I remember watching the movie Strange Days when I was younger and being struck by how cool it seemed. If you’re not familiar with the movie, Ralph Fiennes (who I remember as Jeff Bridges) is a former cop who deals in bootlegged discs with recorded memories. Users put on a helmet, a lot like the VR machines from those days, and experience a whole new reality. It was basically a movie about how virtual reality could screw up your existing reality and blur the lines between the two, generally making you crazy and ruining your life.
The movie seems loosely prophetic now, when companies like Google are dabbling in augmented and mediated reality. The concepts are similar to Strange Days but not nearly as dark and not necessitating nearly as cool a helmet to experience them.
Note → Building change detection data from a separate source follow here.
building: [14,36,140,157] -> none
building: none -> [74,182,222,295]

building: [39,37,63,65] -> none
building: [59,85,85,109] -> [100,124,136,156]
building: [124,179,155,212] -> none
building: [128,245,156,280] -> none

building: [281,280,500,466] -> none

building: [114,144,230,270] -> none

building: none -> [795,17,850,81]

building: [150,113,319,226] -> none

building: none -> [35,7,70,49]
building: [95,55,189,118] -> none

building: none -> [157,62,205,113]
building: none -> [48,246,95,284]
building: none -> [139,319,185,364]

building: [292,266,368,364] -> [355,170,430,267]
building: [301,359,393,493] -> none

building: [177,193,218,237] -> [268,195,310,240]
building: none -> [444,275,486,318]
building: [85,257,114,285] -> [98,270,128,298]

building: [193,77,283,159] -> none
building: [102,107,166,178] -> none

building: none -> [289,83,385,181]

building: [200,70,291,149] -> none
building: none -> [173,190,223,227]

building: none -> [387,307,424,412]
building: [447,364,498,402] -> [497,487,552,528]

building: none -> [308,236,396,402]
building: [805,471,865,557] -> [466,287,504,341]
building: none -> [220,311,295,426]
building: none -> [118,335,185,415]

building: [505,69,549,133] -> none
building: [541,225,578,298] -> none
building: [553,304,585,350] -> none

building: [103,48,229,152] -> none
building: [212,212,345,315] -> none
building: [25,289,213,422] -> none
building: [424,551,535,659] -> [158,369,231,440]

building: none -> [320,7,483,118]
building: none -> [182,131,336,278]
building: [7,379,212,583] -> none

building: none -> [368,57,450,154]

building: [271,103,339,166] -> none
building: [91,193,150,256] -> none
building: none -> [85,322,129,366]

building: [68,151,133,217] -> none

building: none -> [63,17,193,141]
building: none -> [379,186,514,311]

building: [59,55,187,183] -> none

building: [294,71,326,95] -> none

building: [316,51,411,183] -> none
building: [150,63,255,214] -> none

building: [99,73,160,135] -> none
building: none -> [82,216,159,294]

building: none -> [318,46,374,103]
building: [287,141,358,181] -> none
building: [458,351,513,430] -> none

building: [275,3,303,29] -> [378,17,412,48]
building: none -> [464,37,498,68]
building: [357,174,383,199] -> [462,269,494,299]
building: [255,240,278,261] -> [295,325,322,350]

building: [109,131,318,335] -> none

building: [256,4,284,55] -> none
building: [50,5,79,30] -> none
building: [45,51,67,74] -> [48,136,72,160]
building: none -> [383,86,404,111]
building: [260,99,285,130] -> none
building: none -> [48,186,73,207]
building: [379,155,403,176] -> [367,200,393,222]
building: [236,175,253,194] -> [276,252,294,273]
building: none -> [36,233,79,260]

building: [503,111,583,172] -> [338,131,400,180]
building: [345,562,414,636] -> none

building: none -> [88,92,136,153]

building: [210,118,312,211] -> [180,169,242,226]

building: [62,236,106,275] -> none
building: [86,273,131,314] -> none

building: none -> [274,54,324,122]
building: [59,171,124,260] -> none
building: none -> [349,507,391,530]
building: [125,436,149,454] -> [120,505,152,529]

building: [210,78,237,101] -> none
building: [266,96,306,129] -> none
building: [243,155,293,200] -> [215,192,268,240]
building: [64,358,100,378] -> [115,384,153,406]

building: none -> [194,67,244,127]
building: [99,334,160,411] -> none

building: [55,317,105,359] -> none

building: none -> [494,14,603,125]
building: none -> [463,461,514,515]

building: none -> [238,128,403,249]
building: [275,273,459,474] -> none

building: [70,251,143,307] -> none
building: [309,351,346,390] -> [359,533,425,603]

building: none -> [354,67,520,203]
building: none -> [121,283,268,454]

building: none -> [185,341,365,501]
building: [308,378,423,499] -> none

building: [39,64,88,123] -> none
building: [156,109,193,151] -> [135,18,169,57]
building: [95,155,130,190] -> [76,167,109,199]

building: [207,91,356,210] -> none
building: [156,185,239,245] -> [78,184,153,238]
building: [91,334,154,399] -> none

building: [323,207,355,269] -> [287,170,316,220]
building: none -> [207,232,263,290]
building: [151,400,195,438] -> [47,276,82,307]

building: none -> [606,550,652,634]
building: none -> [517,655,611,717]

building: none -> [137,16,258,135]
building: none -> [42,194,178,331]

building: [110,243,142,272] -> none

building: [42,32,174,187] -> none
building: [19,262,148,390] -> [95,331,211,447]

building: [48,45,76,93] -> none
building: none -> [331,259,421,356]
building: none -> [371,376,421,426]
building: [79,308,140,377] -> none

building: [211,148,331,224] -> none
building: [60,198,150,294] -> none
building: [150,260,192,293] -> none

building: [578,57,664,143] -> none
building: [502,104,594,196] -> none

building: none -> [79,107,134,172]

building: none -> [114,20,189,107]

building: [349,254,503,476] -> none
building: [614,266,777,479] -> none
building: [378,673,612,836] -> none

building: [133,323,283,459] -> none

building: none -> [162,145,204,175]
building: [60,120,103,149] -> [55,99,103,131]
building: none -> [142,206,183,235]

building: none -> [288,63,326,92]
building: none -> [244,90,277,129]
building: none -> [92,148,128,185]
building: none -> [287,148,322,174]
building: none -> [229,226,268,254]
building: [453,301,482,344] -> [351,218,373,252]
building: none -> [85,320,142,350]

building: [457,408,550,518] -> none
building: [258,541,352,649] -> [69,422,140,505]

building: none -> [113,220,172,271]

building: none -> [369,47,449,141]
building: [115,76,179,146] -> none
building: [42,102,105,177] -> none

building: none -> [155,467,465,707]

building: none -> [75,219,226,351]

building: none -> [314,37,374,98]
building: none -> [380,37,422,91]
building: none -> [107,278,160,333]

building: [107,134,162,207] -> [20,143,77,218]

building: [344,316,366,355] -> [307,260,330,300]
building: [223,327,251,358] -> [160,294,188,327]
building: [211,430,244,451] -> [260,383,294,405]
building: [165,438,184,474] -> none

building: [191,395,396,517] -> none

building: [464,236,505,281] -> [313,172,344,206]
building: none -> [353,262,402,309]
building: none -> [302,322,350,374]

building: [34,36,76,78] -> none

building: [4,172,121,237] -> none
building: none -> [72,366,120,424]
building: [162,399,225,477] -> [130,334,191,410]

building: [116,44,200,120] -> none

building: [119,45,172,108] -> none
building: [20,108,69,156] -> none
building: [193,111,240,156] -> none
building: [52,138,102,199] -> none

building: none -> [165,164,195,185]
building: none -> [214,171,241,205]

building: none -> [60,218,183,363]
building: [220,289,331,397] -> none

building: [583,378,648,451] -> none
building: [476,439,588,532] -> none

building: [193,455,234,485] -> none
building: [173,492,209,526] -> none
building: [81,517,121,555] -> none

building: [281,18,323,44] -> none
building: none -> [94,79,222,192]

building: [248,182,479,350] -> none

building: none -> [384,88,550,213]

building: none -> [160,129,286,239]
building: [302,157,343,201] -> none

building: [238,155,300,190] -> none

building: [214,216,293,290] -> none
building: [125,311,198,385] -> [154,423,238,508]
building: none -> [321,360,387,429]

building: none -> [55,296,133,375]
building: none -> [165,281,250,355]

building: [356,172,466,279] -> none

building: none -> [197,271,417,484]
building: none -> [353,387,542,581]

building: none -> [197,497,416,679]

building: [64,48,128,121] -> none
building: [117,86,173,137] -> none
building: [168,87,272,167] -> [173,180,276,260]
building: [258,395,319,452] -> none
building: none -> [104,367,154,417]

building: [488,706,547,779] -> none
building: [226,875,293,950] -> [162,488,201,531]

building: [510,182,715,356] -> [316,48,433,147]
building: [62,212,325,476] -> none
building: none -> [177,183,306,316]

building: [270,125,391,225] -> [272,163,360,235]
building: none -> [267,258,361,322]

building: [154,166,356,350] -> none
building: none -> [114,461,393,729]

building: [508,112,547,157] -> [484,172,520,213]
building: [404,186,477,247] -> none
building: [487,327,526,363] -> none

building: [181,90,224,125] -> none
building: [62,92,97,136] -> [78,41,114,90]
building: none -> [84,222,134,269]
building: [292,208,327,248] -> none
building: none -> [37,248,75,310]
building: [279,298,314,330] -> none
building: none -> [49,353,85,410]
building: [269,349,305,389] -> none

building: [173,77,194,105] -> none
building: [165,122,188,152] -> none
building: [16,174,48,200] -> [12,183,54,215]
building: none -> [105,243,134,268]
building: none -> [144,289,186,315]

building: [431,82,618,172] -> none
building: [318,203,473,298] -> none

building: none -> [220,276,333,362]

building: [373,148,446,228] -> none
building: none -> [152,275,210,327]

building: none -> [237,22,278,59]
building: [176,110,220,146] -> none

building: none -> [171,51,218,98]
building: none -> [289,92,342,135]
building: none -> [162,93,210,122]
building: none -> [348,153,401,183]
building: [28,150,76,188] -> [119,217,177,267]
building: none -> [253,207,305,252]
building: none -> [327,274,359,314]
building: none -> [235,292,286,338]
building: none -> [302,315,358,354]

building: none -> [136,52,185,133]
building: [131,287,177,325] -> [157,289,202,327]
One such example is an app I downloaded recently called “Zombies, Run!” It is an exceptionally cool app that mixes running and story telling in an interactive way. Instead of telling zombies to run as the syntax of the name suggests you are part of a post-apocalyptic zombie story that revolves around running in the real world. As Runner 5 your job is to help Able Township grow by scavenging for supplies and going on missions. You gradually learn about your world through radio messages and interactions with characters in the game.
The execution is pretty simple. Strap your iPhone to your arm, pick an iTunes playlist, start your mission and hit the streets. I decided to test the app at 11pm, when it was sufficiently dark and the streets were empty. Setting the mood in this way proved to be the best way to experience the app.
I set out for a 5-mile run and was immediately immersed in the story. I was riding on a helicopter into Able Township, hearing the rotor and crack of the radio as the pilot communicated with Able. Things very quickly went awry (as they often do in an apocalyptic world) and I found myself on the ground. I heard the moan of zombies and a sensor indicated that they were closing on me. I had to sprint to get away from the pack. After about a minute the moaning subsided and I was able to evade the pack. Just then the app told me that I had picked up a pack of batteries and a box of ammunition. I was learning about my role as it was unfolding…as I was running.
I received a message from the radio operator at Able telling me to head toward the town. He was guiding me away from zombie hordes and I occasionally had to sprint to evade them. If I wasn’t fast enough the zombies stripped me of my supplies. I eventually completed the mission and ended up at Able Township, where I learned more about the story.
When my run was over and I was back home I was prompted to allocate the supplies I had gathered to different parts of the township, including a medical center, housing area and armory. As I did, each facility grew and the population of Able grew accordingly. I also realized that I had run an extra mile because I was so engrossed in my augmented reality.
I’m four missions deep into the story and find myself wanting to get home from work so I can go for another run. It’s like reading a great book but I’m running while enjoying it. That is the concept, the atomic unit, of “Zombies, Run!” Think about that for a second. It’s so damn simple but so damn compelling. I downloaded a running app, an audio book and an online game in one. Exercising is just a bonus. That’s incredibly profound to me.
“Zombies, Run!” is an example of an app that effectively augments reality in a very entertaining way. As a game, it is pretty basic. As a running app, it is pretty basic. As a story, it is pretty basic. But when you combine all of those elements into one the packaged result is incredibly engaging. Testing “Zombies, Run!” and deconstructing what makes it so compelling has given me a new way to think about software, creativity and engagement. Augmented reality is reality and creative people are going to find increasingly cool ways to mold our perceived reality through our mobile technology.
While I like listening to stories I prefer to be the one telling them. Thinking and studying examples like this will definitely make me better at that.